Medications
If your urinary incontinence is caused by prostatitis, a painful inflammation of the prostate gland, your health professional will prescribe antibiotics. When the infection is cured, your incontinence should be cured as well.
If your incontinence is caused by medicine you are taking, stopping or changing that medicine may be sufficient. However, be sure to talk to your health professional before stopping or changing medicines.

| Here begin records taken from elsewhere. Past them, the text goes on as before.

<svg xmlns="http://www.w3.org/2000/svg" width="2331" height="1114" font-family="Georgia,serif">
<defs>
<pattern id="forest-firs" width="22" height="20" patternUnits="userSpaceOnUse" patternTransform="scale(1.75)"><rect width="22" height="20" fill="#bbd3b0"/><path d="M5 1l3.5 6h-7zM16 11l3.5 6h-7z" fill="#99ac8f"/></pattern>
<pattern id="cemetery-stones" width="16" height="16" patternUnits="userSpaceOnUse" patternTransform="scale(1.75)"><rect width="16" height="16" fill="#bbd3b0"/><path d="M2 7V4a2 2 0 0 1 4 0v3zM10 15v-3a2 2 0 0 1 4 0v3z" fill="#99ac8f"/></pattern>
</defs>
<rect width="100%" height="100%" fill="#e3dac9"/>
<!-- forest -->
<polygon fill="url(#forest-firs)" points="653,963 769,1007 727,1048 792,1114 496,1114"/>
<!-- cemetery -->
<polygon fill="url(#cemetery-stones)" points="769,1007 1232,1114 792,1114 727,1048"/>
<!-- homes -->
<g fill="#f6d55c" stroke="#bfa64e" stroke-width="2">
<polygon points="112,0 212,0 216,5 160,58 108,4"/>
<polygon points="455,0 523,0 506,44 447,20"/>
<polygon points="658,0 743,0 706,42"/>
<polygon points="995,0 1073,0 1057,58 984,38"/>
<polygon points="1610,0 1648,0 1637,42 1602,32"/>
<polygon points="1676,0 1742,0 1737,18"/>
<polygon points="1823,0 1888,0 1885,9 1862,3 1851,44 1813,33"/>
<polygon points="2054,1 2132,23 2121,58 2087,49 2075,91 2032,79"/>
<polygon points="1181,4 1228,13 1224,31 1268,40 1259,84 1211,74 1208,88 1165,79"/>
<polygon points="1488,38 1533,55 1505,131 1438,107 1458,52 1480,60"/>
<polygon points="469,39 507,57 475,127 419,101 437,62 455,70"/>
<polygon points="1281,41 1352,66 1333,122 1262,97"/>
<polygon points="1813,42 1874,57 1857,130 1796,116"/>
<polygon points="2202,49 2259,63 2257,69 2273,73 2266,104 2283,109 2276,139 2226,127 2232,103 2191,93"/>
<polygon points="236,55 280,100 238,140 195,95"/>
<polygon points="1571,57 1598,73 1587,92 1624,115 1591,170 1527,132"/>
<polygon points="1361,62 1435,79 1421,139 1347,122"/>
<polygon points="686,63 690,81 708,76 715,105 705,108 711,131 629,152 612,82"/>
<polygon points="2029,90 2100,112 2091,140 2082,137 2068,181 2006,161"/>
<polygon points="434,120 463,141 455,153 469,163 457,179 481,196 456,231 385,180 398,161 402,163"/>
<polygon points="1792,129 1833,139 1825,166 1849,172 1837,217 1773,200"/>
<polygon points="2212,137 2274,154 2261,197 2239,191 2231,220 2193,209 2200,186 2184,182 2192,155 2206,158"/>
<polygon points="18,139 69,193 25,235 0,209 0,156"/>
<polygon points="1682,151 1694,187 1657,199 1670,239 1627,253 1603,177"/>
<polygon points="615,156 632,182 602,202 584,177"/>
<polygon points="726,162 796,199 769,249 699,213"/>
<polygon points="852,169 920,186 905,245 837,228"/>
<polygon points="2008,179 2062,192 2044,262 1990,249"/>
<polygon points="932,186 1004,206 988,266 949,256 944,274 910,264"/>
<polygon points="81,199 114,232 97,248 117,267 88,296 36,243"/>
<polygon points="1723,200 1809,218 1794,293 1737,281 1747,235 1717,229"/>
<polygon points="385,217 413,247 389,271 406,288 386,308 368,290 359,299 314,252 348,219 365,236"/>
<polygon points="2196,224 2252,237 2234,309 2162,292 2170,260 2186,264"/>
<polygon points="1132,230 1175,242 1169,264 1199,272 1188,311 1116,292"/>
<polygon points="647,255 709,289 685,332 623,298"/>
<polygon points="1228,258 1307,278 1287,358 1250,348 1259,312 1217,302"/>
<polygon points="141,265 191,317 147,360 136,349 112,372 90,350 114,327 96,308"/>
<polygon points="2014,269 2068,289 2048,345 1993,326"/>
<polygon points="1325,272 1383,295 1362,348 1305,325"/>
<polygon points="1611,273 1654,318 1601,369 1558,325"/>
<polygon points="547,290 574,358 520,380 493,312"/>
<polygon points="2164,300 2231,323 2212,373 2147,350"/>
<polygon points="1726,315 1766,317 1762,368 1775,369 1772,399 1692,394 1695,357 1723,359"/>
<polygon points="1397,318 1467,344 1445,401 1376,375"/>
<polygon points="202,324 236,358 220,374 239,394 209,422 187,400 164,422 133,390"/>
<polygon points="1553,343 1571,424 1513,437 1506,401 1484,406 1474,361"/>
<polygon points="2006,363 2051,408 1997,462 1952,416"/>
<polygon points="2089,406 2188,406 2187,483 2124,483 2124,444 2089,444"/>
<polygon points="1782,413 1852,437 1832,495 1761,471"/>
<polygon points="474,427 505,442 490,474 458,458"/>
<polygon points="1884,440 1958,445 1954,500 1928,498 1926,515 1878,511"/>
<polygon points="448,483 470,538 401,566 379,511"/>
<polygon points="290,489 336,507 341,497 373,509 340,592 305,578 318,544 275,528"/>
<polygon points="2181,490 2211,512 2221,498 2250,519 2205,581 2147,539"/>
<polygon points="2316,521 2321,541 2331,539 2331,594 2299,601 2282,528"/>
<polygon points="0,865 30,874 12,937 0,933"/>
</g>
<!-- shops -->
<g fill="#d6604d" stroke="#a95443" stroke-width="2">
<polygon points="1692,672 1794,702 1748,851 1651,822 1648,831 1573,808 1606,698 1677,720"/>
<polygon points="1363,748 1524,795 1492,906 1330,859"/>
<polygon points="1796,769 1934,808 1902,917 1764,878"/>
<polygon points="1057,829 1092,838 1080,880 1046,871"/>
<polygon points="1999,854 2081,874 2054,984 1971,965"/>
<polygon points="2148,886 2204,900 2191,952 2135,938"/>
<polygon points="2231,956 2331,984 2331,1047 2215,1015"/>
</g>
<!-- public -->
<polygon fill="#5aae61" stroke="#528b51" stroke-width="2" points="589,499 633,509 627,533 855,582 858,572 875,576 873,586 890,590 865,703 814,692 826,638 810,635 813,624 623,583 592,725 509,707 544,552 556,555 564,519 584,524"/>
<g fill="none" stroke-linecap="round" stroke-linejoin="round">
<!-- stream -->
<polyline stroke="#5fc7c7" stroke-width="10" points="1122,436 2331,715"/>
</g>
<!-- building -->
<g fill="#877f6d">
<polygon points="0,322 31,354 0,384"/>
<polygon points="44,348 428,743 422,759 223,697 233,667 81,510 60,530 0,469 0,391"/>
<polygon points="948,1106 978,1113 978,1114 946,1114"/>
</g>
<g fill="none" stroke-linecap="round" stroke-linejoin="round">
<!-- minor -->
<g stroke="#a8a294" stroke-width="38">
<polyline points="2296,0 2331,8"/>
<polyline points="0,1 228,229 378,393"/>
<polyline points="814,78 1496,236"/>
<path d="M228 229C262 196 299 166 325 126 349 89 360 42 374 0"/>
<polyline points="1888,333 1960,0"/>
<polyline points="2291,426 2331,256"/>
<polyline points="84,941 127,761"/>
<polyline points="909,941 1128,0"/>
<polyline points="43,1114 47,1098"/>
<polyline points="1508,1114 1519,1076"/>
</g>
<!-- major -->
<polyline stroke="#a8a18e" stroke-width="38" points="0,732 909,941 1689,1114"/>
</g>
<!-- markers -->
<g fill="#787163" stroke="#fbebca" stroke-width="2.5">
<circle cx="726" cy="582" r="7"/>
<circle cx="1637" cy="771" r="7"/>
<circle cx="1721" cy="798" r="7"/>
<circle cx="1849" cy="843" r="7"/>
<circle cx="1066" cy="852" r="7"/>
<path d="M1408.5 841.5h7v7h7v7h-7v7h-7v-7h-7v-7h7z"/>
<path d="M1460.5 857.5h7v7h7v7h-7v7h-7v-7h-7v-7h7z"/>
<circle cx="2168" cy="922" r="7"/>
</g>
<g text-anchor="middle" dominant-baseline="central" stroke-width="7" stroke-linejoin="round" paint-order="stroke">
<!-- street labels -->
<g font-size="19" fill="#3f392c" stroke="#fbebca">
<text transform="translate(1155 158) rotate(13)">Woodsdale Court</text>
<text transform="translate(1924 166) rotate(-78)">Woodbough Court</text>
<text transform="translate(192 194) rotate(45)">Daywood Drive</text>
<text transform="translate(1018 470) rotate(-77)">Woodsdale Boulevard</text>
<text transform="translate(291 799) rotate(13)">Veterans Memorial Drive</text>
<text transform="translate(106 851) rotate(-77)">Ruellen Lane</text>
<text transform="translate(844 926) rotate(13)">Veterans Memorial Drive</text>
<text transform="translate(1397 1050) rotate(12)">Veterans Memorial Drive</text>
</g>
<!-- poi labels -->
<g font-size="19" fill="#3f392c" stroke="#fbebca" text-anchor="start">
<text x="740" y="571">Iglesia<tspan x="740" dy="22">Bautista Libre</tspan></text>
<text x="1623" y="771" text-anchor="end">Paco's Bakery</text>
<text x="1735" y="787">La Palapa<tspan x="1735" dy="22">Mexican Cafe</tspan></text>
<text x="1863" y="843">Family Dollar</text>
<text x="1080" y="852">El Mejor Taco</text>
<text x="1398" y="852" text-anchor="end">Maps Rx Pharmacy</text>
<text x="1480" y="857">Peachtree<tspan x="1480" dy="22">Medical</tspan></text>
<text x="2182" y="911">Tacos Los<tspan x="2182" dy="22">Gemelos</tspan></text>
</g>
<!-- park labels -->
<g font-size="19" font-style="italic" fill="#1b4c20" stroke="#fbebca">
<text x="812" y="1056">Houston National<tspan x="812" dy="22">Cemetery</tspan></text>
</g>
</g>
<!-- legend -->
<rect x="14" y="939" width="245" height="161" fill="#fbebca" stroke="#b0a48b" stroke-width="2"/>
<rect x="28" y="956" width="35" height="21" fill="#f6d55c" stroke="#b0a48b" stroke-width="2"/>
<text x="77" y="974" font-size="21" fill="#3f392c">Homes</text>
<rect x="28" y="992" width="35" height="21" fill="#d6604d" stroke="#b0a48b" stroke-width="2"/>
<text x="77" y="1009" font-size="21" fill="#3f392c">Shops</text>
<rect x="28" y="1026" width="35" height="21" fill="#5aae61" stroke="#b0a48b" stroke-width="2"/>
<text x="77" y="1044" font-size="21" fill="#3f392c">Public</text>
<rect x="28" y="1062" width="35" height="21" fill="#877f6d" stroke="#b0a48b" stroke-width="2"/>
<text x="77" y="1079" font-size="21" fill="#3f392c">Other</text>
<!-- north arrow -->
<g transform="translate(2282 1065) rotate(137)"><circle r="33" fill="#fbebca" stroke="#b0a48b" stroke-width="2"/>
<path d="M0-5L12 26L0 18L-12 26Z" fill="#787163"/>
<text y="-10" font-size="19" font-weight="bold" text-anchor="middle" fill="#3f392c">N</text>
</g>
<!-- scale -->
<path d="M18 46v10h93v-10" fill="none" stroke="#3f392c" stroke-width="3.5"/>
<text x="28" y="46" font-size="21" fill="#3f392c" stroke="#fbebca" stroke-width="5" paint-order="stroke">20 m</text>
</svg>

Although some types of long-term (chronic) incontinence may be treated with medicine, the likelihood that medicines will improve your incontinence depends on the severity and cause of the problem. Some medicines that are used to treat incontinence may actually make the condition worse in men whose incontinence is caused by an enlarged prostate gland (benign prostatic hyperplasia, or BPH). Therefore, consultation with a urologist is an important part of incontinence care.
Medication Choices
- For overflow incontinence: If your overflow incontinence is caused by an enlarged prostate, medicines to treat benign prostatic hyperplasia may be prescribed. However, these medicines do not always improve incontinence. For more information, see the topic Benign Prostatic Hyperplasia (BPH).
- For urge incontinence:
- Anticholinergic and antispasmodic medicines such as oxybutynin and tolterodine calm the nerves that control bladder muscles and increase bladder capacity.
- Imipramine is a tricyclic antidepressant, which is usually used to treat depression but may also be used to treat urge incontinence. Imipramine causes the bladder muscle to relax while causing the muscles at the bladder neck to contract.
Anticholinergic and tricyclic medicines may also be used to treat stress incontinence, especially if you have both stress and urge incontinence.
What To Think About
For men with stress incontinence or urge incontinence, behavioral methods of treatment such as bladder training techniques are used in combination with medicine.
Some of the medicines may cause side effects, and some may cause problems by interacting with other medicines you are taking.